Exercise requirements -
Could you write out the listing below exactly as it stands, leaving out the pictures?

Data provided -
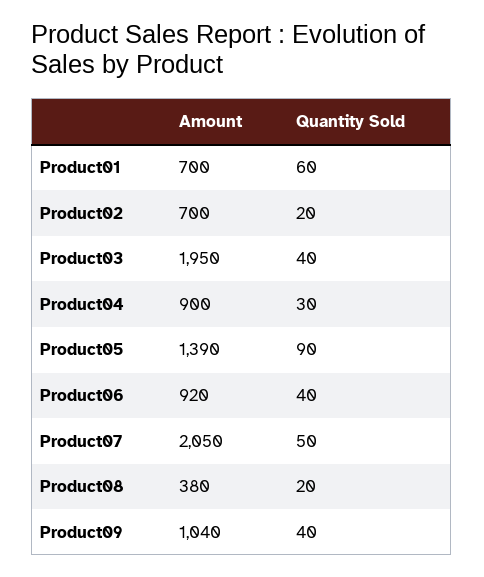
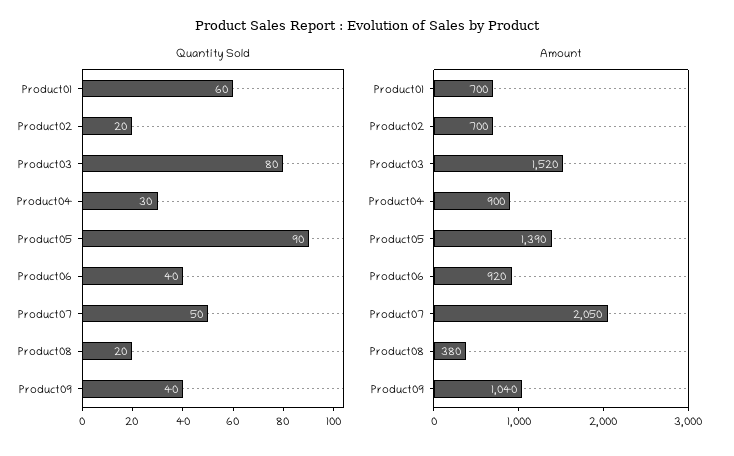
Amount, Product03: 1950 -> 1520
Quantity Sold, Product03: 40 -> 80

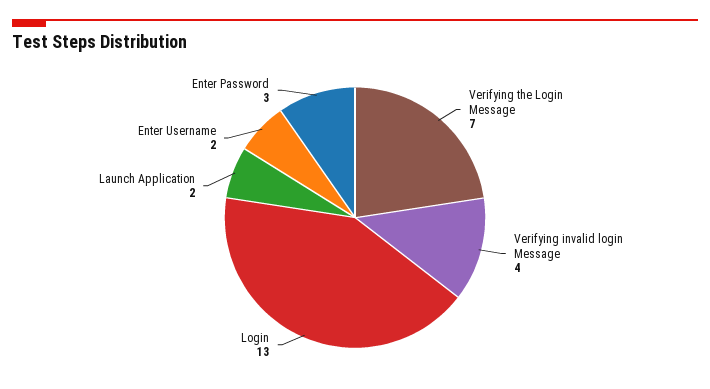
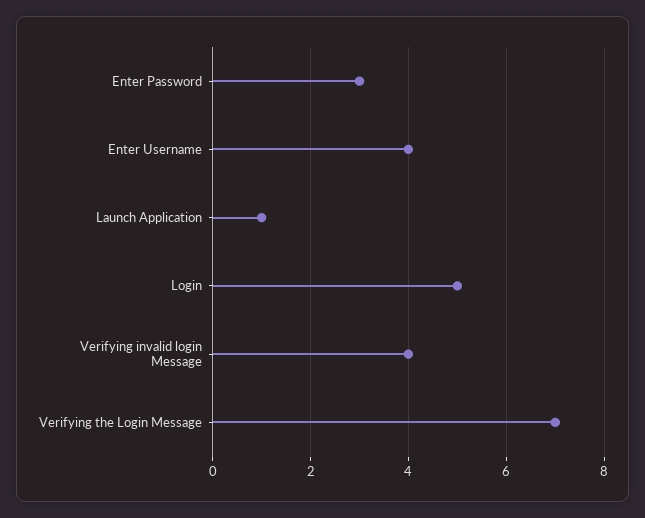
Login: 13 -> 5
Launch Application: 2 -> 1
Enter Username: 2 -> 4

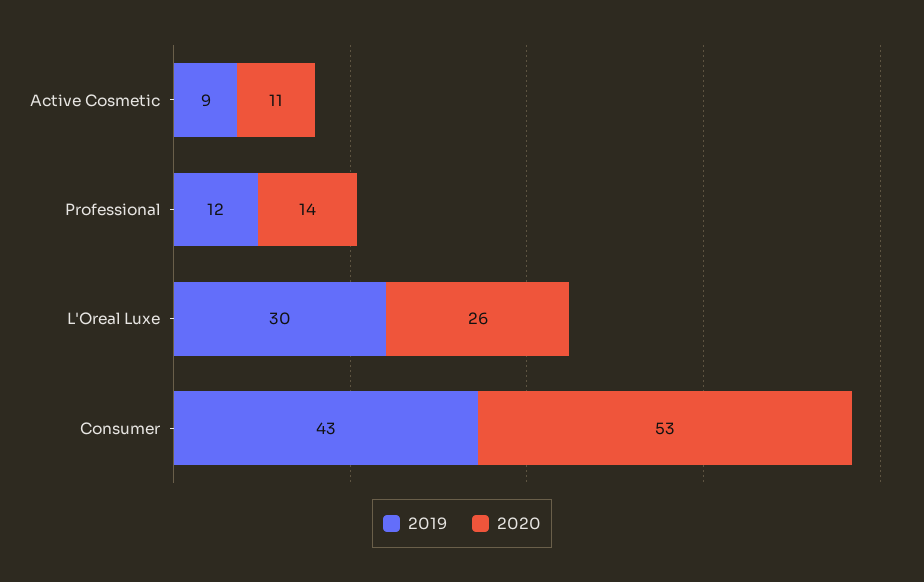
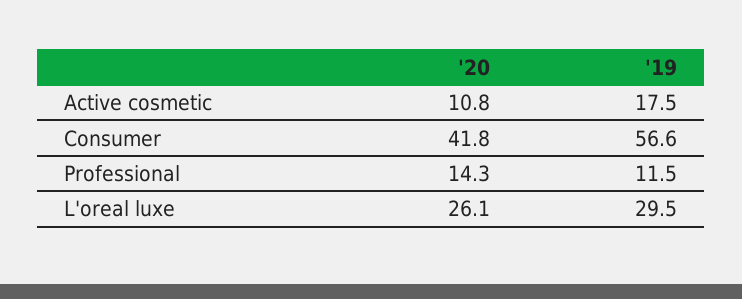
2019, Active Cosmetic: 9 -> 17.5
2019, Consumer: 43 -> 56.6
2020, Consumer: 53 -> 41.8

Reply -
Amount, Product03: 1950 -> 1520
Quantity Sold, Product03: 40 -> 80

Login: 13 -> 5
Launch Application: 2 -> 1
Enter Username: 2 -> 4

2019, Active Cosmetic: 9 -> 17.5
2019, Consumer: 43 -> 56.6
2020, Consumer: 53 -> 41.8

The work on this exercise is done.